Court of Final Appeal gives SFC bigger teeth with third route of enforcement in Tiger Asia
The Securities and Futures Commission (SFC) commenced a series of test cases seeking to use section 213 of the Securities and Futures Ordinance (SFO) as a third route of market misconduct enforcement. One of the most important of these test cases is SFC v Tiger Asia. In that case, the SFC accused Tiger Asia, a US-based hedge fund, of insider dealing. However, since the defendants are based in the US, the SFC could not commence criminal proceedings against the defendants in Hong Kong.
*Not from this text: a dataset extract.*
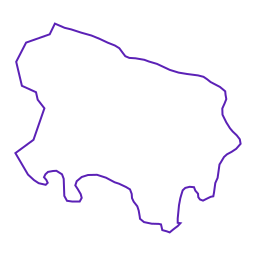 Upplands-Bro, Stockholm, Sweden (Robinson projection)
{"feature_id": "70781695B36454711221889", "entity_name": "Upplands-Bro", "entity_type": "district", "adm_level": 2, "iso_a3": "SWE", "parent_name": "Sweden", "parent_adm1": "Stockholm", "projection": "robinson", "projection_center": [17.683, 59.545], "detail": "fine", "context": "isolated", "style": "outline", "palette": "violet", "viewbox_px": 256, "rotation_deg": 0, "n_neighbors": 0, "source": "geoboundaries", "source_scale": "gbopen_adm2", "svg_char_len": 1515}
<svg xmlns="http://www.w3.org/2000/svg" viewBox="0 0 256 256"><path d="M15.4,153.1L28.0,174.6L34.0,180.1L38.7,183.2L45.7,184.8L47.7,182.8L46.3,179.9L44.0,177.2L45.4,174.3L48.0,171.9L53.0,171.0L56.4,170.8L62.0,174.3L63.7,178.8L64.0,187.2L64.3,195.9L67.0,200.8L72.0,201.5L79.7,201.5L81.7,197.9L80.7,194.1L77.7,189.0L75.3,185.4L76.7,181.2L81.7,177.0L88.0,175.0L97.0,174.8L106.0,177.7L114.7,182.3L119.0,183.7L126.0,187.0L130.0,189.4L131.7,193.9L132.0,198.1L133.7,201.7L137.3,206.3L138.7,210.6L139.7,216.4L140.0,218.8L144.0,222.1L151.7,223.7L158.7,223.9L161.0,224.4L162.3,230.1L166.7,231.3L169.7,232.4L172.7,229.9L175.0,228.1L177.7,226.1L180.4,223.2L177.7,222.8L177.7,218.6L179.0,205.2L180.3,198.3L181.3,194.8L182.7,190.3L185.3,187.9L189.7,186.8L194.0,187.2L195.3,190.6L198.0,193.7L198.3,197.2L200.0,199.5L203.0,200.6L207.0,198.6L210.7,196.8L213.3,196.3L214.0,192.6L215.3,183.0L217.6,177.9L219.5,164.4L220.0,163.7L224.0,157.0L227.0,154.3L231.5,151.9L236.2,148.8L240.6,143.8L239.8,139.3L236.8,135.4L232.7,131.5L230.0,128.3L226.3,122.4L222.5,114.7L222.3,108.5L224.6,103.4L226.3,99.1L225.7,95.6L225.6,95.3L225.2,91.3L219.9,86.9L210.7,82.1L206.9,79.1L203.5,76.8L198.0,75.4L187.1,74.0L178.6,72.6L169.8,69.9L157.0,63.9L148.9,61.5L144.3,59.8L135.5,58.3L129.3,57.9L125.3,56.2L122.7,52.8L119.3,48.2L114.9,45.5L107.8,42.7L99.7,38.9L91.4,35.5L81.4,32.7L71.2,29.4L64.6,27.8L54.9,23.6L49.7,34.3L26.1,42.6L16.2,61.8L21.9,85.8L36.0,92.2L37.7,99.7L44.4,108.3L33.5,139.8L15.4,153.1Z" fill="none" stroke="#5b21b6" stroke-width="2"/></svg>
Furthermore, bringing action through the MMT would be time consuming and would preclude the SFC from bringing criminal action against the defendants should they set foot in Hong Kong. The SFC tried instead to by-pass the whole dual enforcement regime by commencing proceedings against Tiger Asia under section 213 of the SFO. The Court of Final Appeal decision in the Tiger Asia case handed down on 10 May 2013 is a landmark decision which clarifies the enforcement options available to the SFC under the SFO.
Under the conventional view, the SFO establishes a dual enforcement regime under which the SFC can pursue civil proceedings through the Market Misconduct Tribunal (MMT) or alternatively criminal proceedings through the criminal courts with respect to market misconduct. The enforcement options in the dual enforcement regime are mutually exclusive — if the SFC decides to pursue the civil route, it cannot subsequently commence criminal proceedings against the wrongdoer for the same market misconduct.